6. You Are Overqualified and/or Under-Utilized
We are all on a quest to find the perfect job that satisfies all our needs…but there are also times in our lives when you’re forced to take a job because, well, you need the money!

“Although it was a good job, I felt as though I had learned everything I could and wanted to move on to a new company where I can continue to grow professionally.”

“The job was a good fit for who I was when I initially accepted it, but as I have worked there, I have realized that where I want to go and where the company is going don’t align.”

7. You’re a Part-Timer or Freelancer Looking For Full-Time Opportunities
Being a freelancer is a little different. You’re usually hired for the duration of an assignment and then free to accept other work once that assignment is complete. In this case, a simple “Completion of Freelance Assignment” is perfectly acceptable on a job application. When faced with this question in an interview, you can add a bit to that simple answer.

“As a freelancer, I am contracted for only as long as it takes to finish the task I have been assigned. At this time I’m looking for employment with a company that allows me to use my professional experiences and skill sets in a long term, mutually beneficial professional relationship.”

8. You’ve Had Personal Issues To Deal With
Family always comes first and there are times when you have to step back from a job in order to take care of personal situations. This can be everything from personal health issues to taking care of other members of your family.

“I left my last job in order to take care of a family issue. The circumstances have changed and I now find myself in a position where I’d like to reenter the workforce.”

“I decided to take five years off to start a family.”

“I accepted a position with another company that was closer to home.”

9. You’ve Been Laid Off
Hey, It’s okay. As long as you weren’t laid off due to reasons related to performance or integrity, a potential employer isn’t going to hold it against you…especially if you weren’t the only one laid off from the company at the same time. With mergers and restructuring, it’s not unusual for a company to let go of a group of employees, regardless of performance or skills. Just be honest and let your potential employer know.

“My position was eliminated and I was let go. Although I no longer work with the company, my former manager is one of my strongest references and would be happy to answer any questions you might have about my performance and skills.”

10. You’ve Been Fired
Okay, let’s address the elephant in the room. Yes, you got fired. Trust me, you’re not alone. Some of the best, most influential people in the world have been fired. As they say in Hollywood, “You’re nobody until you’ve been fired at least once.” Unfortunately, some employers see being fired as a red flag, regardless of what the reasons might be, so saying “I was fired” is not something you want to do in an interview or on an application.
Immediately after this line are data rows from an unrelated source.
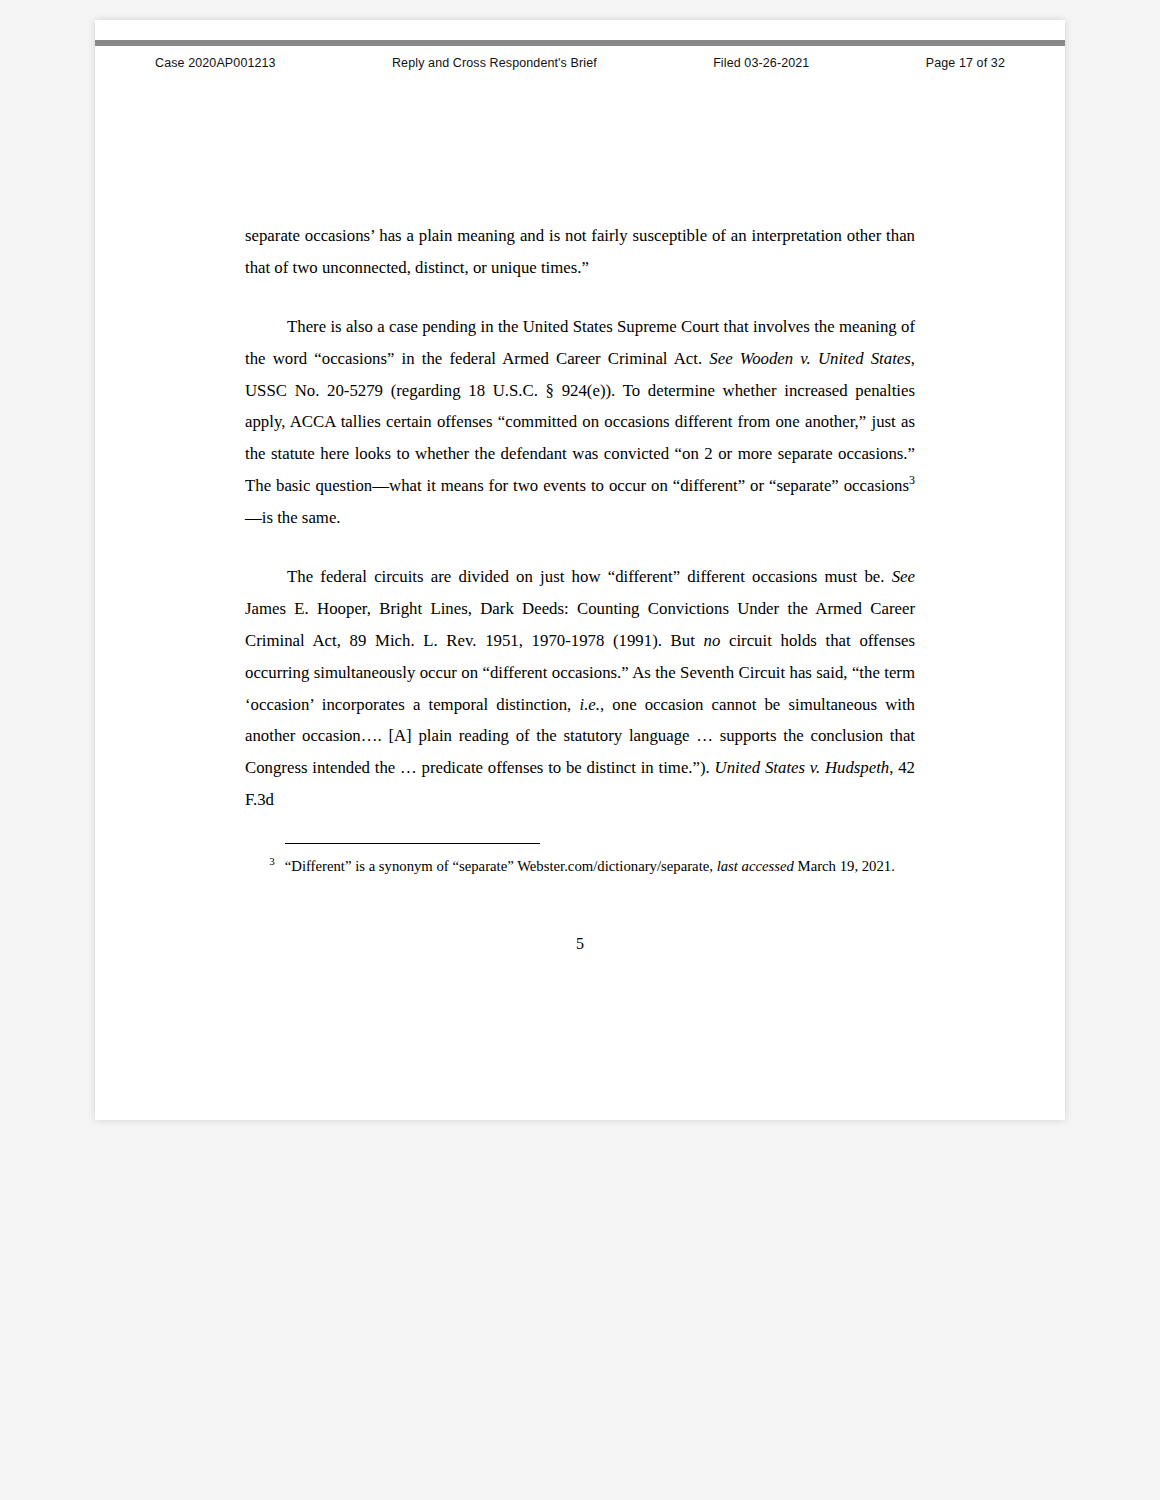Case 2020AP001213 Reply and Cross Respondent's Brief Filed 03-26-2021 Page 17 of 32
separate occasions’ has a plain meaning and is not fairly susceptible of an interpretation other than that of two unconnected, distinct, or unique times.”
There is also a case pending in the United States Supreme Court that involves the meaning of the word “occasions” in the federal Armed Career Criminal Act. See Wooden v. United States, USSC No. 20-5279 (regarding 18 U.S.C. § 924(e)). To determine whether increased penalties apply, ACCA tallies certain offenses “committed on occasions different from one another,” just as the statute here looks to whether the defendant was convicted “on 2 or more separate occasions.” The basic question—what it means for two events to occur on “different” or “separate” occasions3—is the same.
The federal circuits are divided on just how “different” different occasions must be. See James E. Hooper, Bright Lines, Dark Deeds: Counting Convictions Under the Armed Career Criminal Act, 89 Mich. L. Rev. 1951, 1970-1978 (1991). But no circuit holds that offenses occurring simultaneously occur on “different occasions.” As the Seventh Circuit has said, “the term ‘occasion’ incorporates a temporal distinction, i.e., one occasion cannot be simultaneous with another occasion…. [A] plain reading of the statutory language … supports the conclusion that Congress intended the … predicate offenses to be distinct in time.”). United States v. Hudspeth, 42 F.3d
3“Different” is a synonym of “separate” Webster.com/dictionary/separate, last accessed March 19, 2021.
5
DON’T LIE! But at the same time, there are ways to answer this question without either tanking yourself or talking smack about your last employer (neither of which is a good idea!)

WHATEVER YOU DO, DO NOT BAD MOUTH YOUR FORMER EMPLOYER. I will say it again…DO NOT BADMOUTH YOU FORMER EMPLOYER. I don’t care if you were kept in the worst conditions ever where you were underpaid, forced to endure humiliating situations, and had a clown come into the room every three hours and kick you in the gut…DO NOT BADMOUTH YOUR FORMER EMPLOYER.